Мак был мне симпатичен, я лишь опасалась в глубине души, что его невинные ухаживания за Лоис – это всего лишь обычный курортный флирт, позволительный на отдыхе в отношении одинокой женщины. Или у него все же более серьезные намерения? Во всяком случае, Алекс был без ума от Мака. Что ж, мужчина он одинокий. После развода его жена и дети остались в Англии. Он с величайшей готовностью продемонстрировал мне фотографии своих детей, из чего сам собой напрашивался вывод, что детей он любит. Мак рассказал мне, что в годы войны его покойный отец служил на подводной лодке как раз в акватории Средиземного моря. Отец умер вскоре после войны, сам он, младший из четырех братьев, не многое запомнил из рассказов отца о войне. Но ему всю жизнь хотелось побывать в тех местах, где когда-то воевал отец, и он решил начать с Крита.
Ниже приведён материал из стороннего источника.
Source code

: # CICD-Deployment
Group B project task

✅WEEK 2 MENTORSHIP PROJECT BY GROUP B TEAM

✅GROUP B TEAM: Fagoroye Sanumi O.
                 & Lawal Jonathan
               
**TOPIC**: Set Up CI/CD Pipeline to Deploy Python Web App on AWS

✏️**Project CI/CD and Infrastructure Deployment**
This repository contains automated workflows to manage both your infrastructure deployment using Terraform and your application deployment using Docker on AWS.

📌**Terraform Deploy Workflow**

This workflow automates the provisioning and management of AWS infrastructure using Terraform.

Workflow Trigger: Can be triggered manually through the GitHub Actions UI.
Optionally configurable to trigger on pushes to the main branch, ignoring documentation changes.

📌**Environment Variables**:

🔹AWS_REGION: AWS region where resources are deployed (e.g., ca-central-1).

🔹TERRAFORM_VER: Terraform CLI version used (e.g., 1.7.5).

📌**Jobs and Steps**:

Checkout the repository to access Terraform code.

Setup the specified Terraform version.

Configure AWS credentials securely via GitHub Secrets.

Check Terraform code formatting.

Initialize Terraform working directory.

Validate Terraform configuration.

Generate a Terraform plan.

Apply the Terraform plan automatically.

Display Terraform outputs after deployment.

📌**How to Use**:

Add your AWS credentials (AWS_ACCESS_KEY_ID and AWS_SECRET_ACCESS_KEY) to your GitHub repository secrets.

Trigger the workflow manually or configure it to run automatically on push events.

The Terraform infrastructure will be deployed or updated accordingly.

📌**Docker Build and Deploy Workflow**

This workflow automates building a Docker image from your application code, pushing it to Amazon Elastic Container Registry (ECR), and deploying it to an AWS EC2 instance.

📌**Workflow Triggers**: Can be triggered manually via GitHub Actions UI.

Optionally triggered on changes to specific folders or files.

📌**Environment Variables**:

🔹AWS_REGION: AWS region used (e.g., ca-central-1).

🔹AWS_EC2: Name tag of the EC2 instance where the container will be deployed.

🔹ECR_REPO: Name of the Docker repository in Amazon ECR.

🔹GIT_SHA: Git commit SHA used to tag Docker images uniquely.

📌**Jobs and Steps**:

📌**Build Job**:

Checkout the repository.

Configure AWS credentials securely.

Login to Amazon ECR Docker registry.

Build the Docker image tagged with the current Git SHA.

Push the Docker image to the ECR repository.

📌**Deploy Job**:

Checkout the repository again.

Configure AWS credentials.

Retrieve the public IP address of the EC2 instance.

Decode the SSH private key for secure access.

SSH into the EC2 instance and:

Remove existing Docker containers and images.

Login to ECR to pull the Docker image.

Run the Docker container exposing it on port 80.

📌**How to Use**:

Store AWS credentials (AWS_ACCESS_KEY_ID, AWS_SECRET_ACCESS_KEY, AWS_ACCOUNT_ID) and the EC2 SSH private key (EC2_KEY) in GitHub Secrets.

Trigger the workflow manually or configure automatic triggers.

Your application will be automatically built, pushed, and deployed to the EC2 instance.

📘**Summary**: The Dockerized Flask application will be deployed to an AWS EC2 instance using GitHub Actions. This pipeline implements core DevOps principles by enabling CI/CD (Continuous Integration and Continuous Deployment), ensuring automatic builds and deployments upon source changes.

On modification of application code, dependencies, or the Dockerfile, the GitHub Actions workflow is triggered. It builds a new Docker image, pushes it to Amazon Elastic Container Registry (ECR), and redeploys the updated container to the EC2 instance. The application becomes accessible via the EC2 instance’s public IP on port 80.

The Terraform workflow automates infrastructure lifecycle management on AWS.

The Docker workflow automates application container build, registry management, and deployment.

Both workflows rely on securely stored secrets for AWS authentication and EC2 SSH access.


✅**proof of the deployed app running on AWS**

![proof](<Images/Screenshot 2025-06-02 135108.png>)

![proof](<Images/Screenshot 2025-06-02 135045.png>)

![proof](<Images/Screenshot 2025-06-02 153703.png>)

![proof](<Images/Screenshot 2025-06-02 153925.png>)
Что же до его повышенного интереса к Лоис, то я рассудила так. Бедняжка Лоис и так пережила много горя за минувший после разрыва с мужем год, а потому легкий курортный роман пойдет ей только на пользу: придаст уверенности в себе и лишний раз убедит в неотразимости женских чар. Ведь иногда и самая невинная интрижка способна сотворить с женщиной чудеса.